# [Excerpted data]
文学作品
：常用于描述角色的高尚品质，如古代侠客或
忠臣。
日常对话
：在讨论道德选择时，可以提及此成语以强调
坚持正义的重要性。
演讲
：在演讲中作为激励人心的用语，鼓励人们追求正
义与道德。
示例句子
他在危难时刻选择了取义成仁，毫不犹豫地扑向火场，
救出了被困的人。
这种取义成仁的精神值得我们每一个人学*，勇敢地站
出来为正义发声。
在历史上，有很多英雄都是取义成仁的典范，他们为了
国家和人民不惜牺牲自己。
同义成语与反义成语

# [Work task]
All of the material above should be reproduced exactly.

# [Your solution]
文学作品
：常用于描述角色的高尚品质，如古代侠客或
忠臣。
日常对话
：在讨论道德选择时，可以提及此成语以强调
坚持正义的重要性。
演讲
：在演讲中作为激励人心的用语，鼓励人们追求正
义与道德。
示例句子
他在危难时刻选择了取义成仁，毫不犹豫地扑向火场，
救出了被困的人。
这种取义成仁的精神值得我们每一个人学*，勇敢地站
出来为正义发声。
在历史上，有很多英雄都是取义成仁的典范，他们为了
国家和人民不惜牺牲自己。
同义成语与反义成语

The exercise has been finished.